私の名前も載っていたので、妻に「すごいでしょう!」と自慢げにこの冊子を見せたら「これだったら読んでみる気がする。パパのは難しい式とか書いてあってよくわかんない。たくさんありすぎてどこを読めばいいかわからないから、こっちのほうが全然いい。」とのこと...。初心者の方には多分バイブルクラスの冊子になるかと思います。
カメラ開封
カメラが到着してからしばらく天気が良くなかったのですが、4月19日にやっと快晴となり試すことができました。
カメラのケースを開けてみます。
カメラはスケアリング調整のために、前面に押し引きネジがついています。
おもしろいのは付属品で、このスケアリング調整用に4本の六角レンチが専用でついています。
さらに、ブロアーが付属しています。このブロアー、大きくなくコンパクトなのに、空気吸い込み口と吐き出し口が金属でできていて、吐き出し口の径が小さいのか、大きさの割にかなり圧が強いです。これはお気に入りのブロアーになりそうです。
セットアップ
せっかく冊子で電視観望を勧めてくれているので、やはり電視観望から始めたいと思います。月が少し出ていますが、電視観望なら星雲まで見えると思うので、あまり気にしなくていいでしょう。
セットアップは、CP+の配信の時と同じで、EVOGUIDE 50EDとAZ-GTiを使います。カメラをNeptune-C IIにして、EOGUIDEに取り付けます。
USB3.0ケーブルをカメラに取り付けます。カメラを水平に設置した場合、ケーブルは横からつける形になります。

* 抽出データ *
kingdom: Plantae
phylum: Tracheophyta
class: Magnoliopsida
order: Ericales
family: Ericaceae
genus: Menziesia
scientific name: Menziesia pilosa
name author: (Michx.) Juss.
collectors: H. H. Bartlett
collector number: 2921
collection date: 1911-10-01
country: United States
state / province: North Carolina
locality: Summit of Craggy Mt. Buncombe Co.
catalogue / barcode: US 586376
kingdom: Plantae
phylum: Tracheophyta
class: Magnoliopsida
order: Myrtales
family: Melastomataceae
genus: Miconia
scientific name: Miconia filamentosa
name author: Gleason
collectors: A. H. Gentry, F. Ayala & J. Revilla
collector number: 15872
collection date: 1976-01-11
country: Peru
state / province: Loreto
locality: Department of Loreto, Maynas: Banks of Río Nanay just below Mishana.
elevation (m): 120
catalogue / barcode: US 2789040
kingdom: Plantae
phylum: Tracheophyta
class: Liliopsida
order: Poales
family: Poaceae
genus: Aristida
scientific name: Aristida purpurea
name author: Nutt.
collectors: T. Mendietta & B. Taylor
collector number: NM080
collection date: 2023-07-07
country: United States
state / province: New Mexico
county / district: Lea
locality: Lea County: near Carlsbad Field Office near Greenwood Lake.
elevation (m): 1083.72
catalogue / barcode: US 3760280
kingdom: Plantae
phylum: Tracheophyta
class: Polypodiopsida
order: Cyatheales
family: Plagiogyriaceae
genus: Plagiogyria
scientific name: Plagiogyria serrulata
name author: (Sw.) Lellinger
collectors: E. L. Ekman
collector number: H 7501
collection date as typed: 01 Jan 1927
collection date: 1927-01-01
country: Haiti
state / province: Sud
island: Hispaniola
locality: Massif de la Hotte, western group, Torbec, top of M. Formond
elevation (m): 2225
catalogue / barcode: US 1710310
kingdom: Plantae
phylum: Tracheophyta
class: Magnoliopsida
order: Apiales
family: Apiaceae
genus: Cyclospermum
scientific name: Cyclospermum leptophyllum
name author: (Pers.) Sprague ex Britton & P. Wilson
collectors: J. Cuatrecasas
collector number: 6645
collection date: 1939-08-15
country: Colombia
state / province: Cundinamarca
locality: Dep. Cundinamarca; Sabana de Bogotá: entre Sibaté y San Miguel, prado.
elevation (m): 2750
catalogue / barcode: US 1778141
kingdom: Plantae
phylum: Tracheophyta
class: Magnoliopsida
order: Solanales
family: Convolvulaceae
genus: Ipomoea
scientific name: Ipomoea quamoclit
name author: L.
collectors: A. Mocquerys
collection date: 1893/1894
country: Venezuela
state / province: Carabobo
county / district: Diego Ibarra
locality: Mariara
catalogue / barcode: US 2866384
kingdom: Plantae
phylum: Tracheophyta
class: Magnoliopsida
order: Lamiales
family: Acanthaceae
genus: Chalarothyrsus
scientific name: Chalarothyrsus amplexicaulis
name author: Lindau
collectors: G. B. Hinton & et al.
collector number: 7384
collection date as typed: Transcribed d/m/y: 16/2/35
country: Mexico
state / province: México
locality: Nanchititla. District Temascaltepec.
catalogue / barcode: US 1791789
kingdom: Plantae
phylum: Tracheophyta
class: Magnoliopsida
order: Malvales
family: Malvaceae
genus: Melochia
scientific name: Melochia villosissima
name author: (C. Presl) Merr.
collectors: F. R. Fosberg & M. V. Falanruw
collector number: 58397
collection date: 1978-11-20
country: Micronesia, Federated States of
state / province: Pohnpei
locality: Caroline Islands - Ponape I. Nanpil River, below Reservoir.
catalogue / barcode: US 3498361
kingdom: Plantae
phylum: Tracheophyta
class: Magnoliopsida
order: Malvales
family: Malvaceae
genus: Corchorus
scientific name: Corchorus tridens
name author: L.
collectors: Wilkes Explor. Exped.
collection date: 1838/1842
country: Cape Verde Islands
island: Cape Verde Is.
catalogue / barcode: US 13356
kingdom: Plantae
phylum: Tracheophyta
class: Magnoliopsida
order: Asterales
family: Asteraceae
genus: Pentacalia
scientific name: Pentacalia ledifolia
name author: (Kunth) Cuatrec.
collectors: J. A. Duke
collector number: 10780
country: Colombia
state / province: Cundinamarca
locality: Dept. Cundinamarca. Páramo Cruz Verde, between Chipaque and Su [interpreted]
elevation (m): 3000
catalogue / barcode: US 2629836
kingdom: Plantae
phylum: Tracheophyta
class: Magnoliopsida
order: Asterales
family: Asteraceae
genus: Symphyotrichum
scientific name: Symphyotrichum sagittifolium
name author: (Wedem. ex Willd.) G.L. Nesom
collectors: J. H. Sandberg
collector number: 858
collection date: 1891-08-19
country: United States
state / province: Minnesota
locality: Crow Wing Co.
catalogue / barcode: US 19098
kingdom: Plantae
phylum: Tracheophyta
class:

* 作業依頼 1 *
分析対象テキストの「セットアップ」の節で、使用する機材として名前が挙がっているものを、ケーブルも含めてすべて挙げてください。
* 作業依頼 2 *
分析対象テキストから、「私の名前も載っていたので、妻」を含む箇所を書き出しとし、「カメラはスケアリング調整のために、前面に押し引きネジがついています。」を書き終えたところで止めて、その範囲を一字一句変えずに書き写してください。
* 作業依頼 3 *
分析対象テキストに基づき、次の問いに答えてください。
(a) 快晴となり、カメラを試すことができたのは何月何日ですか。
(b) スケアリング調整用の六角レンチは何本付属していますか。
(c) カメラを水平に設置した場合、USB3.0ケーブルはどこからつける形になりますか。

* 回答 1 *
EVOGUIDE 50ED
AZ-GTi
Neptune-C II
USB3.0ケーブル

* 回答 2 *
私の名前も載っていたので、妻に「すごいでしょう!」と自慢げにこの冊子を見せたら「これだったら読んでみる気がする。パパのは難しい式とか書いてあってよくわかんない。たくさんありすぎてどこを読めばいいかわからないから、こっちのほうが全然いい。」とのこと...。初心者の方には多分バイブルクラスの冊子になるかと思います。
カメラ開封
カメラが到着してからしばらく天気が良くなかったのですが、4月19日にやっと快晴となり試すことができました。
カメラのケースを開けてみます。
カメラはスケアリング調整のために、前面に押し引きネジがついています。

* 回答 3 *
(a) 4月19日
(b) 4本
(c) 横から